Uncovering the Visual Contribution in Audio-Visual Speech Recognition
Zhaofeng Lin, Naomi Harte
TL;DR
This paper addresses whether AVSR systems truly exploit visual information by benchmarking against human speech perception and using effective SNR gains at $0~dB$ to quantify visual contribution. It analyzes three SOTA AVSR models—Auto-AVSR, AVEC, and AV-RelScore—on LRS2 and LRS3, across SNR conditions, occlusion scenarios, and MaFI-based word informativeness. The findings show that high $WER$ does not imply a large visual contribution; AVEC achieves the largest effective SNR gains despite poorer $WER$, suggesting current methods underutilize visual cues. The authors advocate reporting effective SNR gains alongside $WER$ and call for design strategies that better leverage visual information in noisy conditions, aligning system evaluation more closely with human perception.
Abstract
Audio-Visual Speech Recognition (AVSR) combines auditory and visual speech cues to enhance the accuracy and robustness of speech recognition systems.

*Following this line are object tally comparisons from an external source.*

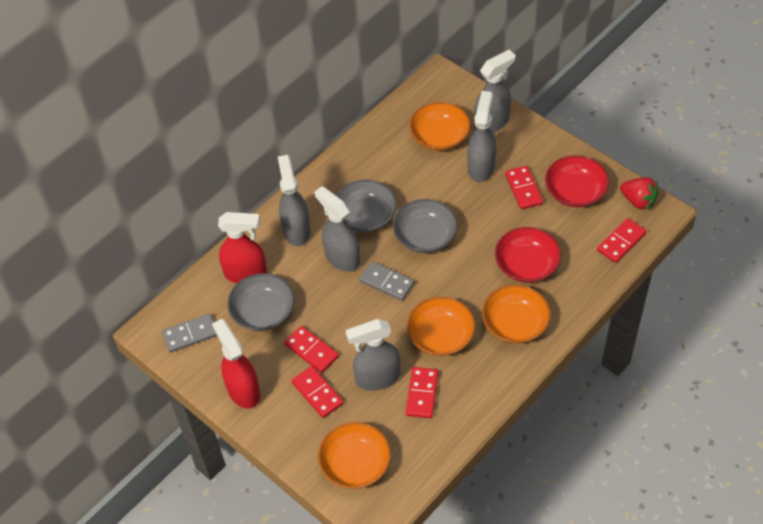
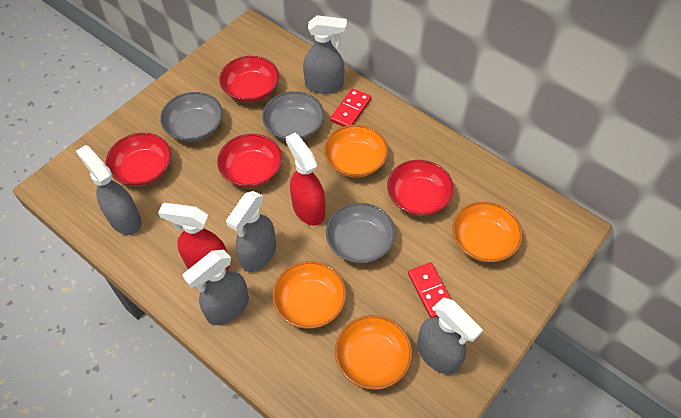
grey domino: [162,314,217,353] [359,261,414,301] = 2 -> none = 0
red bowl: [495,227,561,283] [545,155,609,207] = 2 -> [106,133,171,186] [217,134,282,188] [219,56,279,103] [387,160,454,216] = 4
red domino: [284,326,339,373] [291,366,343,418] [406,367,438,418] [505,166,543,210] [597,218,646,263] = 5 -> [330,88,371,127] [408,262,452,318] = 2
red strawberry: [620,177,659,210] = 1 -> none = 0

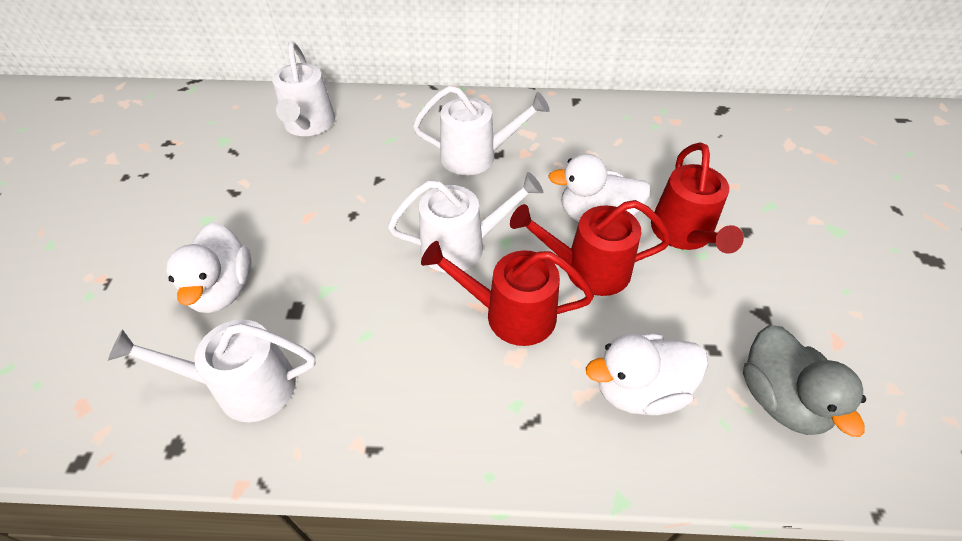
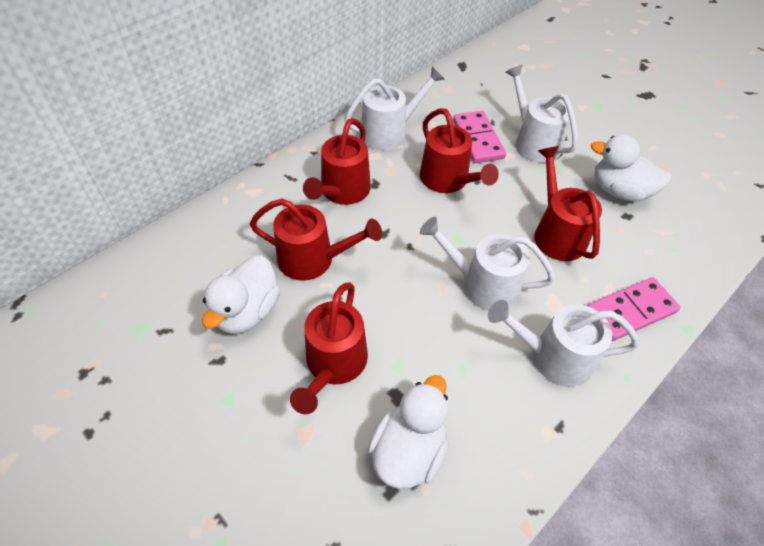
grey duck: [743,325,866,437] = 1 -> none = 0
pink domino: none = 0 -> [453,111,506,163] [588,277,680,341] = 2
red watering can: [421,241,594,346] [510,200,672,296] [651,143,744,254] = 3 -> [250,199,382,281] [290,282,368,414] [303,118,371,205] [420,108,499,193] [534,146,602,261] = 5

Recent advancements in AVSR have improved performance in noisy environments compared to audio-only counterparts. However, the true extent of the visual contribution, and whether AVSR systems fully exploit the available cues in the visual domain, remains unclear. This paper assesses AVSR systems from a different perspective, by considering human speech perception. We use three systems: Auto-AVSR, AVEC and AV-RelScore. We first quantify the visual contribution using effective SNR gains at 0 dB and then investigate the use of visual information in terms of its temporal distribution and word-level informativeness. We show that low WER does not guarantee high SNR gains. Our results suggest that current methods do not fully exploit visual information, and we recommend future research to report effective SNR gains alongside WERs.